A ministra relatora Nancy Andrighi, destacou que o consumidor tem direito a segurança alimentar e nutricional que consiste na realização do acesso regular e permanente a alimentos de qualidade.
Ainda nesse sentido, a ministra salientou que a presença de corpos estranhos em alimentos industrializados excede aos riscos esperados pelo consumidor neste ripo de produto, caso ocorra, caracteriza a comercialização de produto defeituoso fazendo surgir o dever de indenizar o consumidor.
“No atual estágio de desenvolvimento da tecnologia e do sistema de defesa e proteção do consumidor, é razoável esperar que o alimento, após ter sido processado e transformado industrialmente, apresente ao menos uma adequação sanitária, não contendo em si, substâncias ou partículas durante o processo produtivo ou de comercialização com potencialidade lesiva à saúde o consumidor.”
Assim, a relatora deu provimento ao recurso restabelecendo a sentença de primeiro grau, seguida dos ministros Paulo de Tarso Sanseverino, Ricardo Villas Bôas Cueva, Marco Aurélio Bellizze e Moura Ribeiro.
Do Riso Potencial de Lesão ao Consumidor
O ministro Marco Aurélio Buzzi em voto-vista acompanhou também a relatora, porém, pontuou algumas ressalvas em sua fundamentação.
“Assim, não se evidencia dano moral, em regra, indenizável quando, por exemplo, em extrato de tomate existir um pequeno pedaço de cebola, ou em embalagem de milho existir um grão de soja, ou em canela em pó, se encontrar pedaço de caneca em pau.

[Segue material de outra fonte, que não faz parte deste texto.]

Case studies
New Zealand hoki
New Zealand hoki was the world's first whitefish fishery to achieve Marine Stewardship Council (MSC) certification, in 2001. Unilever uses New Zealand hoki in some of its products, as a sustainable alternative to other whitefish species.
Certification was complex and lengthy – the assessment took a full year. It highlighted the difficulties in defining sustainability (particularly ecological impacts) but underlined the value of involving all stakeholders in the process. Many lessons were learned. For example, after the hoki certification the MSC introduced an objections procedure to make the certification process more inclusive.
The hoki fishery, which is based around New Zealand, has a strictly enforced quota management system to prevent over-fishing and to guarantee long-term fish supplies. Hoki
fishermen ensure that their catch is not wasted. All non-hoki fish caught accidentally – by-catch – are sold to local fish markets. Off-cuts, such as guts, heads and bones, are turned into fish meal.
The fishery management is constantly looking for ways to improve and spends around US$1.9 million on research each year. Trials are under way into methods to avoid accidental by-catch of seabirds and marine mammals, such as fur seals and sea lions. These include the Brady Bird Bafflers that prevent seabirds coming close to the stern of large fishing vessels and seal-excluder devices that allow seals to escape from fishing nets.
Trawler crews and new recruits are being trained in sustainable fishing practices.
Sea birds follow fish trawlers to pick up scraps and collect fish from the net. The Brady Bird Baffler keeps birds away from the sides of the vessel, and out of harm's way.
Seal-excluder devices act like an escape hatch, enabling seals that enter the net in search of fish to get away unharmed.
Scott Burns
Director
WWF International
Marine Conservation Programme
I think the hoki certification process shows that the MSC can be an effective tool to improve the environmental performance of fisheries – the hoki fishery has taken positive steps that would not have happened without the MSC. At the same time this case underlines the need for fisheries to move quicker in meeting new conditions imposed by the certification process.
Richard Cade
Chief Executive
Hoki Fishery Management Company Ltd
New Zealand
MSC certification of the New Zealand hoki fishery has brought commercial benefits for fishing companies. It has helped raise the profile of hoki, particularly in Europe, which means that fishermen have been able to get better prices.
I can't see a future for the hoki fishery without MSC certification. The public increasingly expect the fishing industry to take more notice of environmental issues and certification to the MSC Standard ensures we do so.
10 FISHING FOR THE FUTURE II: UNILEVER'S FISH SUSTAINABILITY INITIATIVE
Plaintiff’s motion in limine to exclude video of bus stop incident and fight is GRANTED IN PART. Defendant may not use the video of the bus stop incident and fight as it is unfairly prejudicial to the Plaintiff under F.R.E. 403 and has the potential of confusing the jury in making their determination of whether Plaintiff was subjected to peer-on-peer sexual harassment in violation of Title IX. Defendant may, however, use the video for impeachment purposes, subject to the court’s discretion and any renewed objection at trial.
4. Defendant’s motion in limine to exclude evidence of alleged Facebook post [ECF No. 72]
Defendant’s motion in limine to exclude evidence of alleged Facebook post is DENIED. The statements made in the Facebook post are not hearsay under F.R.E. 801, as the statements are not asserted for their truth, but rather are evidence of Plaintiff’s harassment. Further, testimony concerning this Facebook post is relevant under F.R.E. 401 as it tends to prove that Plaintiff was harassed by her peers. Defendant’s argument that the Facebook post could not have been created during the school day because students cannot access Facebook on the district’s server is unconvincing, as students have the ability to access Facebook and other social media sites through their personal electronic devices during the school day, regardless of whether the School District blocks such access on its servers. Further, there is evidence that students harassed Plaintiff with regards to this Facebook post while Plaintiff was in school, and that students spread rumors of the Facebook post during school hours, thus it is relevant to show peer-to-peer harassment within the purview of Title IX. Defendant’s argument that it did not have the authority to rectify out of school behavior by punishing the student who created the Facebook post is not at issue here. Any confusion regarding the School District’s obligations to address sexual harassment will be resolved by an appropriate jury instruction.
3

Nesses casos, meramente elucidativos, embora tais materiais não sejam intrínsecos ao produto adquirido, não se vislumbra potencial de causar lesão ao consumidor.”
Portanto, resta claro que o ministro apenas condicionou a configuração de dano moral presumido à existência de potencial lesivo à saúde ou à integridade física do consumidor, seja pela ingestão ou manuseio do material estranho.
Por fim, divergiram da relatora e tiveram seus votos vencidos os ministros Luís Felipe Salomão, Raul Araújo e Antônio Carlos Ferreira sob o argumento de que “a afirmação da ocorrência do dano por uma lente eminentemente punitiva, tende a desconsiderar a imprescindibilidade da concreta lesão aos valores que de fato se busca proteger.”
Não obstante, conclui-se que o entendimento consolidado no julgamento do REsp 1.899.304 é correto e busca equilibrar a relação consumerista diante da reconhecida vulnerabilidade dos consumidores face as práticas dos fornecedores no mercado de consumo.